A further slowing in growth
The international trend towards more nutritious, protein-rich eating is reaping healthy rewards for Australia’s largest nut and health food company, Select Harvests.
Select Harvests enjoyed both record crops and record profits in 2015. The ongoing boom in business is being driven by the international trend towards healthier, higher-protein diets, which widely recommend nuts as an excellent source of protein and unsaturated fats.
“Across the globe, people are getting healthier,” says Managing Director Paul Thompson. “More and more people are looking to replace sugar with protein in their diet, and almonds are a low-cost protein.
“A lot of our almonds are used in breakfast-meal and confectionery products. Traditionally these meals [have been] high in sugar, and people are looking to replace this sugar with protein. With almonds as a core ingredient, people are moving from high-sugar cereals to muesli, and from high-sugar confectionery bars to bars that have nut protein.”
The ASX-listed company has full operational responsibility for 11 almond farms across New South Wales, Victoria and South Australia, and owns leading brands Lucky, Sunsol and Soland. Usually employing around 150 people, this number peaks at 350 during harvest time. It exports 80 per cent of its processed and raw almonds, predominantly to India, the Middle East and Europe.
Apart from the move towards higher-protein diets, Thompson says another significant advantage for the company is that, while the world is demanding more almonds, there are limits to supply.
“Almonds can’t be grown everywhere,” he explains. “Australia, California and Spain are the leading producers. It also takes eight years before a tree becomes mature, and the orchards are capital-intensive and require a high level of horticultural skills.”
To increase the yields and quality of its crops, Select Harvests has recently been trialling new methods and investing in innovative technologies.
“It’s about harvesting as much as we can, as quickly as possible, without compromising quality,” Thompson says.
The first innovation trialled was night harvesting, with a 24-hour labour cycle, and it proved very successful.
“We were able to complete our harvest in 14 days less than in previous years, and the crop was up 30 per cent,” Thompson says. “So we clearly see it as a success – and we see lots more opportunities to become more efficient.”

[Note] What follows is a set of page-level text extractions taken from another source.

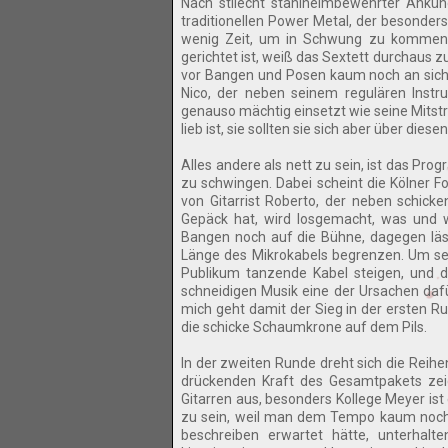
Nach stilecht stahlhelmbewehrter Ankü
traditionellen Power Metal, der besonder
wenig Zeit, um in Schwung zu kommen, 
gerichtet ist, weiß das Sextett durchaus 
vor Bangen und Posen kaum noch an sich 
Nico, der neben seinem regulären Instr
genauso mächtig einsetzt wie seine Mitstrei
lieb ist, sie sollten sie sich aber über dies
Alles andere als nett zu sein, ist das Pr
zu schwingen. Dabei scheint die Kölner 
von Gitarrist Roberto, der neben schick
Gepäck hat, wird losgemacht, was und w
Bangen noch auf die Bühne, dagegen läss
Länge des Mikrokabels begrenzen. Um se
Publikum tanzende Kabel steigen, und d
schneidigen Musik eine der Ursachen dafü
mich geht damit der Sieg in der ersten 
die schicke Schaumkrone auf dem Pils.
In der zweiten Runde dreht sich die Rei
drückenden Kraft des Gesamtpakets zeic
Gitarren aus, besonders Kollege Meyer ist
zu sein, weil man dem Tempo kaum noch 
beschreiben erwartet hätte, unterhalt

Another strategy the company has put in place aims to mitigate against one of the greatest enemies of almond quality at harvest time – rain.

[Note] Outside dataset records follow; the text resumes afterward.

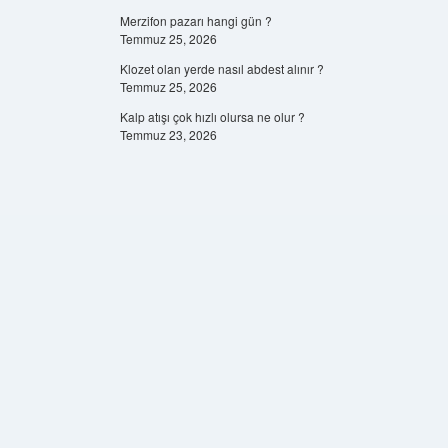
Merzifon pazarı hangi gün ?
Temmuz 25, 2026
Klozet olan yerde nasıl abdest alınır ?
Temmuz 25, 2026
Kalp atışı çok hızlı olursa ne olur ?
Temmuz 23, 2026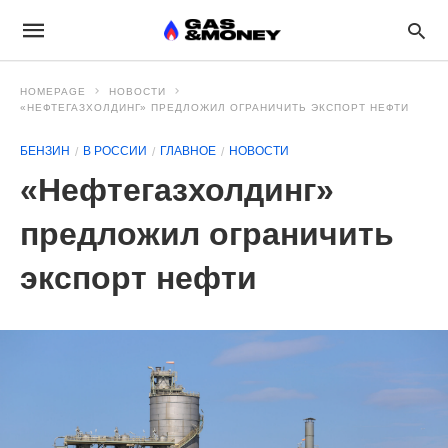
HOMEPAGE
НОВОСТИ
«НЕФТЕГАЗХОЛДИНГ» ПРЕДЛОЖИЛ ОГРАНИЧИТЬ ЭКСПОРТ НЕФТИ
БЕНЗИН
В РОССИИ
ГЛАВНОЕ
НОВОСТИ
«Нефтегазхолдинг»
предложил ограничить
экспорт нефти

“Rain causes product deterioration – in particular, product staining, which leads to a lower price – and potentially mould issues,” Thompson says. “But you can’t stop rain, so we needed a strategy.”

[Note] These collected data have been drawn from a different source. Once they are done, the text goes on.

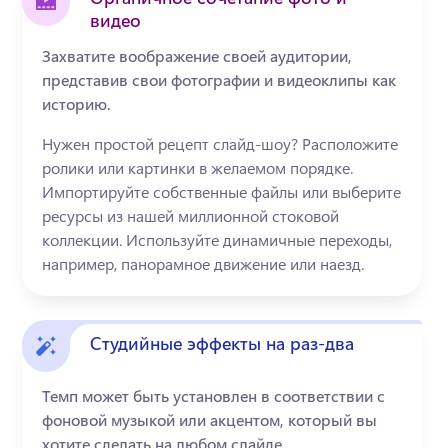
видео
Захватите воображение своей аудитории,
представив свои фотографии и видеоклипы как
историю.
Нужен простой рецепт слайд-шоу? Расположите 
ролики или картинки в желаемом порядке. 
Импортируйте собственные файлы или выберите 
ресурсы из нашей миллионной стоковой 
коллекции. Используйте динамичные переходы, 
например, панорамное движение или наезд.
Студийные эффекты на раз-два
Темп может быть установлен в соответствии с
фоновой музыкой или акцентом, который вы
хотите сделать на любом слайде.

This strategy has come in the form of a
$1 million investment in an industrial dryer, which has also proven to be a sound decision.
“Now if the product is affected by rain, or from moisture in the soil during harvest, we can put it into the dryer and protect the quality of it,” Thompson says.
Already this year, Select Harvests has made another three significant investments, the first two being a $10.5 million state-of-the-art processing plant to prepare its almonds for industrial food service and retail customers, and a $10 million co-generation bio-mass plant.
“The plant will burn all of our product waste and generate steam and energy, which will run our facilities and pumping stations at our farms in Victoria,” Thompson says.
“We will be generating our power, which [will give] us potential cost savings of up to $2 million a year and will abate about 23,000 tonnes of carbon, which is the equivalent of taking 8000 cars off the road.”
The third investment is a long-term funding arrangement of approximately $150 million to develop a further 1000 hectares of land for almond production over the next few years. This will help the booming company to keep up with the world’s increasing appetite for healthy protein.